Two of Leipzig’s most important churches, quite different in style, are linked in many ways, not least by a quarter century when Johann Sebastian Bach was Thomas-kantor, official music director for the two Protestant churches, as well as two smaller ones.
During those years, 1723 to 1750, these two churches were the main venues for premieres of some of his most important works; the Nikolaikirche, seen above, saw the first performance of the St. John Passion.
The church, dedicated to St Nicholas, patron of travelers, was first built in 1165 in Romanesque style, then rebuilt in the 1500s with Gothic styling and twin towers, and then again in 1730 with Baroque elements, including the present tower.
It’s one of the city’s largest churches, and in the late 1980s it became known as a center of quiet resistance to East Germany’s government, with weekly Monday demonstrations in its pews.
When I visited, I was startled by the ceilings, which are unlike any I’ve seen in a German church (or nearly anywhere else). The closest similarity I could find was far away, in Antoni Gaudi’s columns in Barcelona’s Sagrada Familia basilica. I wonder if he had visited Leipzig!
The St Thomas Church, or Thomaskirche, is not as old, but sits on foundations that predate the present church, which was built in 1537—and its boys’ choir, still a leading group, dates to 1212. It was built in Baroque style, but Bach would probably not recognize it; in the late 1800s its interior style was hurled back in time to look Gothic.

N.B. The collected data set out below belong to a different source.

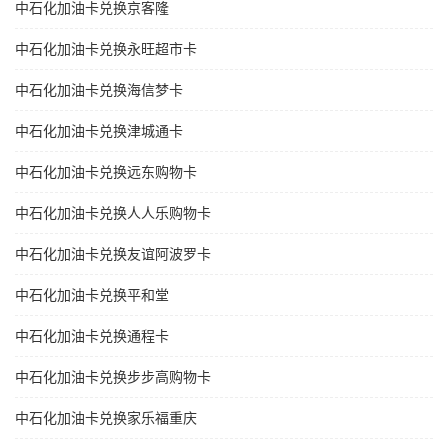
中石化加油卡兑换京客隆
中石化加油卡兑换永旺超市卡
中石化加油卡兑换海信梦卡
中石化加油卡兑换津城通卡
中石化加油卡兑换远东购物卡
中石化加油卡兑换人人乐购物卡
中石化加油卡兑换友谊阿波罗卡
中石化加油卡兑换平和堂
中石化加油卡兑换通程卡
中石化加油卡兑换步步高购物卡
中石化加油卡兑换家乐福重庆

Bach’s tomb is in the church, which was his principal workplace in Leipzig, but that’s relatively recent; they were moved to the church in 1949 from another church that was not rebuilt after wartime destruction. The Thomaskirche was also seriously damaged, but rebuilt.
The Thomaskirche’s first celebrity was not Bach, but Martin Luther, who preached in the new church in 1539, only two years after it opened. It also has other musical connections, including to Wagner and Mendelssohn. Wagner was baptized in the church, and studied piano with the Thomaskantor of his time.
The Thomaskirche organ also has hosted famous names; on May 12, 1789, the guest organist was Wolfgang Amadeus Mozart, two years before his death.